If you use `asyncio` or a GUI event loop (PyQt/Tkinter), you don't want `engine.turn()` to freeze the UI. PyGomo is synchronous by default (for simplicity), but you can wrap it easily.

**Pattern for Threading (Simplest):**
```python
import threading

def worker():
    # This blocks, but it's in a thread
    result = engine.turn("h8", on_info=update_gui_progress)
    # Post result to GUI thread
    gui.post_event(GameMoveEvent(result.move))

thread = threading.Thread(target=worker)
thread.start()
```

---

## 🍳 Recipe 8: Custom Commands

Need to send a command PyGomo doesn't support explicitly?

```python
# Send raw string (fire and forget)
engine.send_raw("MY_CUSTOM_COMMAND args")

# Execute and want response (handles timeout/locking)
# This returns a CommandResult object
result = engine.execute("YXSHOWINFO") 
print(result.data) 
```

## 🛠️ Developer Checklist

When implementing a full game:

1.  [ ] **Always handle specific Exceptions**: Engines crash.

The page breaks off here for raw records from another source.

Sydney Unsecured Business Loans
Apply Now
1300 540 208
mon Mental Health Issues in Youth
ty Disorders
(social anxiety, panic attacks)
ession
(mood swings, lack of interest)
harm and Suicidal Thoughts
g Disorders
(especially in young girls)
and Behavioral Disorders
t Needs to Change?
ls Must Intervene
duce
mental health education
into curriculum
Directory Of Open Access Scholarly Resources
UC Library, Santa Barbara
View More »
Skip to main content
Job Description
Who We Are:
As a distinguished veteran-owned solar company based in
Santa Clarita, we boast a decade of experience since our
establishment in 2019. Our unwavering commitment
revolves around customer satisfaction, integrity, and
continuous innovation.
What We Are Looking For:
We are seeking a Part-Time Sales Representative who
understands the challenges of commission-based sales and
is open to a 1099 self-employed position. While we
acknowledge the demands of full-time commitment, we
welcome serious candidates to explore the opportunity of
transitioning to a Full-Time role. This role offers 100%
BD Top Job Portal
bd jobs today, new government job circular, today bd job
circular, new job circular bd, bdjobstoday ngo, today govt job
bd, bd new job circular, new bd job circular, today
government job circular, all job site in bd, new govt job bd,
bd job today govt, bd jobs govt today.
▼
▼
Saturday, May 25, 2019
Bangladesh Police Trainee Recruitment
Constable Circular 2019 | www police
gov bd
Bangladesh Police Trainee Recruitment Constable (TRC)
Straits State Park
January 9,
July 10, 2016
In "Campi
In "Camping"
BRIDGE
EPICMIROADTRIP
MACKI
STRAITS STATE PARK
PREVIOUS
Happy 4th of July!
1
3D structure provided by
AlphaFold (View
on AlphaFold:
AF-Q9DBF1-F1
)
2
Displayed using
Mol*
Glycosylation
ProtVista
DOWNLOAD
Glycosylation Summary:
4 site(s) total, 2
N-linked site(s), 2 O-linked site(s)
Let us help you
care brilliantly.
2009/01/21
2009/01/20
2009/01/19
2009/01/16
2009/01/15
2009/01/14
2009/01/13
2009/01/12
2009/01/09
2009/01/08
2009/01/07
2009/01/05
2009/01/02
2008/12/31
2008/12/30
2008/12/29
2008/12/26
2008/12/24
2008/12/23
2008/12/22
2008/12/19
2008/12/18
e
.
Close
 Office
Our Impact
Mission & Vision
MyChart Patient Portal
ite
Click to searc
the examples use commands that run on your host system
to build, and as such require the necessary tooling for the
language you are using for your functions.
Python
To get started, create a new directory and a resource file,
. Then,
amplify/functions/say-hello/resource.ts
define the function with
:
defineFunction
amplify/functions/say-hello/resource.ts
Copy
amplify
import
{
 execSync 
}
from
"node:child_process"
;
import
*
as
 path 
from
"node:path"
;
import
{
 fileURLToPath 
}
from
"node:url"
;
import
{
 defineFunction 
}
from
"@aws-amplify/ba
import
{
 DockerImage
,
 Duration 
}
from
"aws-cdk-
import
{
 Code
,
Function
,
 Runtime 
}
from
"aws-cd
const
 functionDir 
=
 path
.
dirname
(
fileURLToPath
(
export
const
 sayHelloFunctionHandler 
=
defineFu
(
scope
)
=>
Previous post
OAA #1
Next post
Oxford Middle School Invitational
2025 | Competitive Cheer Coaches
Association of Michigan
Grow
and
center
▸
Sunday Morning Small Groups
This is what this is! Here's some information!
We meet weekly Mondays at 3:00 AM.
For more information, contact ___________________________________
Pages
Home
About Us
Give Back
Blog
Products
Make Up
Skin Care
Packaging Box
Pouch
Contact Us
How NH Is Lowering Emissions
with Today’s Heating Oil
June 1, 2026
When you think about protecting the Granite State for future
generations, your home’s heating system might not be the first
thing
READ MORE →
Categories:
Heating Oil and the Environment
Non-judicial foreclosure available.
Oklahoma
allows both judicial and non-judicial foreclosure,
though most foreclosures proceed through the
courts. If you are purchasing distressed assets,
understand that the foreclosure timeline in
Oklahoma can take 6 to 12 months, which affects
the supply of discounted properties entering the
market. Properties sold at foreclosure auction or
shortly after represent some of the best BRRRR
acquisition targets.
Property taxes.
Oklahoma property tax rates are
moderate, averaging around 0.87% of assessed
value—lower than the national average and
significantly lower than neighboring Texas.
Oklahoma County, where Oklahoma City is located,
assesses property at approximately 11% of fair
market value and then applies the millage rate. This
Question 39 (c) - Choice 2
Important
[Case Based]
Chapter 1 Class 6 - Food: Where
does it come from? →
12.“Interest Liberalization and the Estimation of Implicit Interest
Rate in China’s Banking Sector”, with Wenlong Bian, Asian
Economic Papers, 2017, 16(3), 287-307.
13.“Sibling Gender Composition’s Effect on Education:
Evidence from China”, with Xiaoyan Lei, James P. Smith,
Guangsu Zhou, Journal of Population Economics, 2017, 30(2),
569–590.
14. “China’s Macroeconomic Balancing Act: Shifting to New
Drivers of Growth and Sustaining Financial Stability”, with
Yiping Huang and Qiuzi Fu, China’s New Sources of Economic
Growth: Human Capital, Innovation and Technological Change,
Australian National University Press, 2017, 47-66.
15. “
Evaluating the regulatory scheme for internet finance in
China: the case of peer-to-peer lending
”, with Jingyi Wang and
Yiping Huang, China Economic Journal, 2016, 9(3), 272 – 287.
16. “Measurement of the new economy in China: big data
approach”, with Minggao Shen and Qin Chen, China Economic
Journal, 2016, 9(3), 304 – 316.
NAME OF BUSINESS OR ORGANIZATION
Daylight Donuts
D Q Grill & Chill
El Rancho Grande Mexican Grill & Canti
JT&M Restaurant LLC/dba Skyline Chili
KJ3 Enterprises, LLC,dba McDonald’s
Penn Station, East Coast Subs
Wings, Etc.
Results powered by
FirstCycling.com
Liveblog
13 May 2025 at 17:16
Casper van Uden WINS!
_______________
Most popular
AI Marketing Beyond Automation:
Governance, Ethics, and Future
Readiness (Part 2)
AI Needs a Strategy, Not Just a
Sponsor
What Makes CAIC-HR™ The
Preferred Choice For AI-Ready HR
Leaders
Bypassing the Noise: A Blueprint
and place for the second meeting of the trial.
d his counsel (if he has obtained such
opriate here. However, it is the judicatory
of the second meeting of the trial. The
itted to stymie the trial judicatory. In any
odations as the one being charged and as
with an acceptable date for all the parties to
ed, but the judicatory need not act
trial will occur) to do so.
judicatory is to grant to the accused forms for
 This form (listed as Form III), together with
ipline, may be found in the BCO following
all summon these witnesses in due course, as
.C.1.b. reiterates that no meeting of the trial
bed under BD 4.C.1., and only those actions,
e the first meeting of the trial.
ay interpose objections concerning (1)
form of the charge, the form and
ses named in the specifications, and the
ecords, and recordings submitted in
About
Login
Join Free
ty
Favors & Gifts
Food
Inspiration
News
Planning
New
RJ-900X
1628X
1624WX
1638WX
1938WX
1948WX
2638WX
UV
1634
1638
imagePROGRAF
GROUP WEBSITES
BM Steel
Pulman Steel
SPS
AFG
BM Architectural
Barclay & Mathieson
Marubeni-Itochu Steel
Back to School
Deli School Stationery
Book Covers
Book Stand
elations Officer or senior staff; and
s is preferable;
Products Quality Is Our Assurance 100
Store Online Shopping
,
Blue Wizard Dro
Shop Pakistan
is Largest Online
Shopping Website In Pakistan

Catch `RuntimeError` or timeouts on turn execution.
2.  [ ] **Hash Synchronization**: If your board supports Zobrist hashing (`board.hash`), check it against the engine occasionally (Rapfi supports `checksum` in some debug modes) to detect desyncs.
3.  [ ] **Clean Shutdown**: Ensure `engine.quit()` is called. Orphaned engine processes consume CPU.
4.  [ ] **Protocol Logging**: For debugging, you can hook into the transport or use `run_game.sh` which prints what it's doing.